[Page-level text extractions]
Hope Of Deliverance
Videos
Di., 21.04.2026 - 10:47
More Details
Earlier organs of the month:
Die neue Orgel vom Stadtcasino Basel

Exercise aim. Copy out the text of the entries above line for line, keeping every word, number and symbol unchanged.

Response to the exercise.
Hope Of Deliverance
Videos
Di., 21.04.2026 - 10:47
More Details
Earlier organs of the month:
Die neue Orgel vom Stadtcasino Basel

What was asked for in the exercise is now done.